- Platts Analytics expects Asia’s oil demand to grow 1.5 million b/d in 2022
- Asia pump prices rising fast, oil import bills add to region’s headaches
- Governments ponder cleaner energy alternatives after oil’s surprise surge
A recent news article published in the Platts states that Asia rethinks oil supply, fiscal strategy as crude races toward $100/b.
Dramatic sprint of crude oil
The dramatic sprint of crude oil toward $100/b is prompting Asian importers to rethink supply strategy as well as their fiscal roadmap, which could result in an aggressive recourse to strategic reserves, changes to fuel subsidies and taxes, and a much bigger push toward new energy alternatives.
Although the oil demand outlook for top consumers China and India looks resilient following a lengthy period of pandemic-hit uneven growth, keeping the oil import bill in check is one of the biggest priorities in Asia at a time when governments are desperate to allocate funds for economic revival, analysts said.
“High oil prices will dampen demand and will undermine the fragile economic recovery if they continue to rise,” said Lim Jit Yang, advisor for oil markets at S&P Global Platts Analytics.
Asian oil demand to grow
Platts Analytics expects Asian oil demand to grow by 1.5 million b/d year on year in 2022, up from 1.2 million b/d in 2021, as the impact of the omicron coronavirus variant on Asian oil demand is expected to be relatively less severe than the delta strain, and with many countries moving toward reopening economies due to higher vaccination rates.
Asian refiners have continued to call for OPEC+ to raise supply by at least 800,000 b/d. The group’s decision to increase output by 400,000 b/d for March may not ease tight supplies and cool overheated prices in the region, according to a S&P Global Platts survey of analysts.
Dipping into SPRs
Following the White House announcement in November that the US would release 50 million barrels from its SPR in early 2022, India, China, South Korea and Japan followed suit and announced plans to release SPRs in an effort to boost supplies and battle rising prices.

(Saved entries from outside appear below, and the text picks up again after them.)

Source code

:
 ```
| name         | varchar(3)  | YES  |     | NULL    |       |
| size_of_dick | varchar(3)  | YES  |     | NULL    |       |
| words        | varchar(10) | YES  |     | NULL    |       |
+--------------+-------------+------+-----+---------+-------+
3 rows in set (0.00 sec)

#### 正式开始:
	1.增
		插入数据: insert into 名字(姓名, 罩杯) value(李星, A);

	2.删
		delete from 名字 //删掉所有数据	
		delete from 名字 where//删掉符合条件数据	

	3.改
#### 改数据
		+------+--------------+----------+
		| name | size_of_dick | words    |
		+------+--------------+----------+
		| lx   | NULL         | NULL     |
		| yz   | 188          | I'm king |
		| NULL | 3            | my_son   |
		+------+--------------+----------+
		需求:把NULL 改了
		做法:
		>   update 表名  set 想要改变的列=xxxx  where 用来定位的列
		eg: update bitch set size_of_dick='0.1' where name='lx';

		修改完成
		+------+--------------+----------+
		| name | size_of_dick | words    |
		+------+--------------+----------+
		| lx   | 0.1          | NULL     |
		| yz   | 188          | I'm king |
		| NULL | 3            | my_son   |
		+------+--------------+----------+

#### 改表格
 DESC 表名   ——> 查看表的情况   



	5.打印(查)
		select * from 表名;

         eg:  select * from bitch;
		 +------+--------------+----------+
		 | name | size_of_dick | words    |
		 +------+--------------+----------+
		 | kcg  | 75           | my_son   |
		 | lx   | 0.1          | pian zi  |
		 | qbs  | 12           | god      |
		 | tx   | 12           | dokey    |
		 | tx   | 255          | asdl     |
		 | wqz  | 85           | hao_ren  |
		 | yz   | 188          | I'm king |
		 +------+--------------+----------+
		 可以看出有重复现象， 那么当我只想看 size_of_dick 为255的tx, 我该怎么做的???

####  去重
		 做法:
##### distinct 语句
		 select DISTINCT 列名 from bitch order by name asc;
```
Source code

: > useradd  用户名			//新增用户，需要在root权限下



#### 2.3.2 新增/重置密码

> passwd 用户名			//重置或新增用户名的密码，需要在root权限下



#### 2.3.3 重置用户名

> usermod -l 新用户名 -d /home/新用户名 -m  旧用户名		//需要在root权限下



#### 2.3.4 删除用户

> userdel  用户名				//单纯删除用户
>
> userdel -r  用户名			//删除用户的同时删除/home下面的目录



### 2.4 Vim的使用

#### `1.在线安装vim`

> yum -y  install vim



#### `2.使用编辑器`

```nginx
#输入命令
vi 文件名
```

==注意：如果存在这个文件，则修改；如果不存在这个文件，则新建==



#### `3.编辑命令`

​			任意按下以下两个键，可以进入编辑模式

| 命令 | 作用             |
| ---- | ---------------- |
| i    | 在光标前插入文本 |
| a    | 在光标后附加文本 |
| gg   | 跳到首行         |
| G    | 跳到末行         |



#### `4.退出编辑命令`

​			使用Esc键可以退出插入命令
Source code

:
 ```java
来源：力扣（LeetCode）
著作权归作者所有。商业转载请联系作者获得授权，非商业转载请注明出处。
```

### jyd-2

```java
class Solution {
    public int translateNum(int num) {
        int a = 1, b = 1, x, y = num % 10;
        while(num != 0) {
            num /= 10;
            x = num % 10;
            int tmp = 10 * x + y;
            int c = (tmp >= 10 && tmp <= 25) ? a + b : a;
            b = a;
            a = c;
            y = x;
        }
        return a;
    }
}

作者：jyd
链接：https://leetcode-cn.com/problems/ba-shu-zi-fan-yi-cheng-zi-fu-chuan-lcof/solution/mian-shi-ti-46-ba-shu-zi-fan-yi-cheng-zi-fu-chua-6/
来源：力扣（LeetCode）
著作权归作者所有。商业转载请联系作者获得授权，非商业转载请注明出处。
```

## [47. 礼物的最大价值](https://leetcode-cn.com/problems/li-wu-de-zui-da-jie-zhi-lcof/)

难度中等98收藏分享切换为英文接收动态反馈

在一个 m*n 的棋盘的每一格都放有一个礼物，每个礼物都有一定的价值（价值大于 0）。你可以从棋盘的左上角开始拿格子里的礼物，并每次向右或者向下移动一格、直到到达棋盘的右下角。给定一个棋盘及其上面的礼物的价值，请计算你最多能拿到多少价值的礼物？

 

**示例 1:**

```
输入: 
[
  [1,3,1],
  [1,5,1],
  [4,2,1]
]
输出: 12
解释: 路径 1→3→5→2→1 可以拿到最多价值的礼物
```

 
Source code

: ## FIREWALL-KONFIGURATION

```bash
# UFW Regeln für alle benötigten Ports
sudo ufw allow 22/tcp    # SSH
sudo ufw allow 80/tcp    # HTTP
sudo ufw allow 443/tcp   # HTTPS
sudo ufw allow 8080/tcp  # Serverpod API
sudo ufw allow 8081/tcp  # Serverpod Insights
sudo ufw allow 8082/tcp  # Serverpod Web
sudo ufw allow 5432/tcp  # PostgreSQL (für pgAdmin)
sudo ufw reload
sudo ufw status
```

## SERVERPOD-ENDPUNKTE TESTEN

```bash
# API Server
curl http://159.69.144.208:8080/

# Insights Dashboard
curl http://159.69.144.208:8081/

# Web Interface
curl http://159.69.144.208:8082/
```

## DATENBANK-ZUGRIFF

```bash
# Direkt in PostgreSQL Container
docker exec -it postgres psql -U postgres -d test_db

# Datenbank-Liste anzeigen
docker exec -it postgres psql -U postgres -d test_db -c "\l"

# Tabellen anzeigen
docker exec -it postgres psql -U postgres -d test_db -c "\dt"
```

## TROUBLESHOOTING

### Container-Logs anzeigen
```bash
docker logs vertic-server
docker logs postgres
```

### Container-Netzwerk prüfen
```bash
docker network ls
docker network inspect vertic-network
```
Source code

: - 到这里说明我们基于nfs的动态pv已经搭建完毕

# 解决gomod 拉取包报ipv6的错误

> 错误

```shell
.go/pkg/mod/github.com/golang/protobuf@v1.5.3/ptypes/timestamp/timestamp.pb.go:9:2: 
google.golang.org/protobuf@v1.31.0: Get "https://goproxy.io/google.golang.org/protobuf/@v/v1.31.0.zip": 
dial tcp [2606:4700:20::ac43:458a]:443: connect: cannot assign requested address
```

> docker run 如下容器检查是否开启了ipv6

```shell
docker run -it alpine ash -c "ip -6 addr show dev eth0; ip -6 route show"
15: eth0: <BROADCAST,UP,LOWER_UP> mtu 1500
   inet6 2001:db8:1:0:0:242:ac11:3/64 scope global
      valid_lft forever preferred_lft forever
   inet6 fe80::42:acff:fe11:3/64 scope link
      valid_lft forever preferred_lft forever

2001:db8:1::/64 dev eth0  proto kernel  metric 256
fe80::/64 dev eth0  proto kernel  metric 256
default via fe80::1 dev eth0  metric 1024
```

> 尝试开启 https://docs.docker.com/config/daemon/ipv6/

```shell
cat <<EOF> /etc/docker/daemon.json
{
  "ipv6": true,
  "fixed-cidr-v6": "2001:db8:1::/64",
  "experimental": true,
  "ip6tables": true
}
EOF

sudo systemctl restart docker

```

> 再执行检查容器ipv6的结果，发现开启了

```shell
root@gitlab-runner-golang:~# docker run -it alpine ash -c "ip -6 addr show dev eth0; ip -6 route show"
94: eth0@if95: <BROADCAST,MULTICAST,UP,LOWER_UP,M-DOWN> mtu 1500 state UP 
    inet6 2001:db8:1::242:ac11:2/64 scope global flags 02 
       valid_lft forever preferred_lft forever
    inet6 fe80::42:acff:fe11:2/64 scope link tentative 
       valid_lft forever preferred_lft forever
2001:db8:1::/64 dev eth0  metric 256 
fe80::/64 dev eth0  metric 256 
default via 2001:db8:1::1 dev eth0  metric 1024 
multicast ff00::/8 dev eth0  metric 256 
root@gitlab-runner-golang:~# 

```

But Asian countries have so far been reluctant to release huge volumes from SPRs just as a cushion for high prices.
“In addition to SPR releases earlier, a few Asian countries have taken various measures to ease the impact of high prices on consumers, including introducing fuel subsidies in Japan and a reduction of fuel taxes in South Korea and India.” Lim said.
Japan is providing subsidies to refiners and oil product importers in the current quarter with the aim of curbing the price rise in the domestic market.
South Korea lower taxes
South Korea lowered taxes on auto fuels by up to 20% for six months from November, but industry and market participants called for the scale and duration of the tax cuts to be increased to effectively ease upward pressure on pump prices and help tame accelerating inflation.
Consumers and small businesses in South Korea initially found comfort in cooling retail fuel prices toward the end of 2021 as government tax cuts started to take effect.
However, with a surge in outright crude prices of close to $20/b to date in 2022, and with physical sweet crude benchmark Dated Brent rising to $96.75/b Feb. 9 from $77.02/b Dec. 31, pump prices in Asia’s fourth-biggest energy consumer have staged a strong rebound in the first quarter.
South Korea’s retail gasoline prices averaged Won 1,718/liter ($1.44/liter) in the week to Feb. 6, up from an average of Won 1,650/liter ($1.38/liter) in December.
“While we forecast producer price index inflation to have peaked in Q4 2021, it is likely to remain elevated, at least in the first half of 2022. In addition, risks are to the upside amid high oil prices and the threat of renewed supply chain issues due to omicron outbreaks,” Oxford Economics said in a research note on Asia.
Demand so far resilient
Rajat Kapoor, an oil & gas consultant and advisor based in Mumbai, said the oil demand outlook in Asia remains positive for 2022, as the omicron variant doesn’t seem to have caused much demand destruction in the growing Asian economies of India, Japan, China and the ASEAN region.
“Higher oil prices could potentially put a slight dent in Asian markets, especially in price-sensitive markets like India, but that pullback would be short-lived,” Kapoor said.
Reduced individual fuel consumption
“While high prices above $90/b and leading up to $100/b will reduce individual fuel consumption, overall demand and economic activity isn’t expected to suffer greatly on the back of high oil prices,” he added.
In addition, the oil import outlook for China, Asia’s biggest consumer, is helping the market to draw strength from the numbers. S&P Global Analytics estimates China’s crude imports in 2022 will rise 554,000 b/d from last year.
Vibhuti Garg, lead India energy economist at the Institute for Energy Economics and Financial Analysis, said that $100/b oil is expected to highlight the urgency to shift toward cheaper renewable energy alternatives in an effort to ease the pain arising from sky-high oil import bills.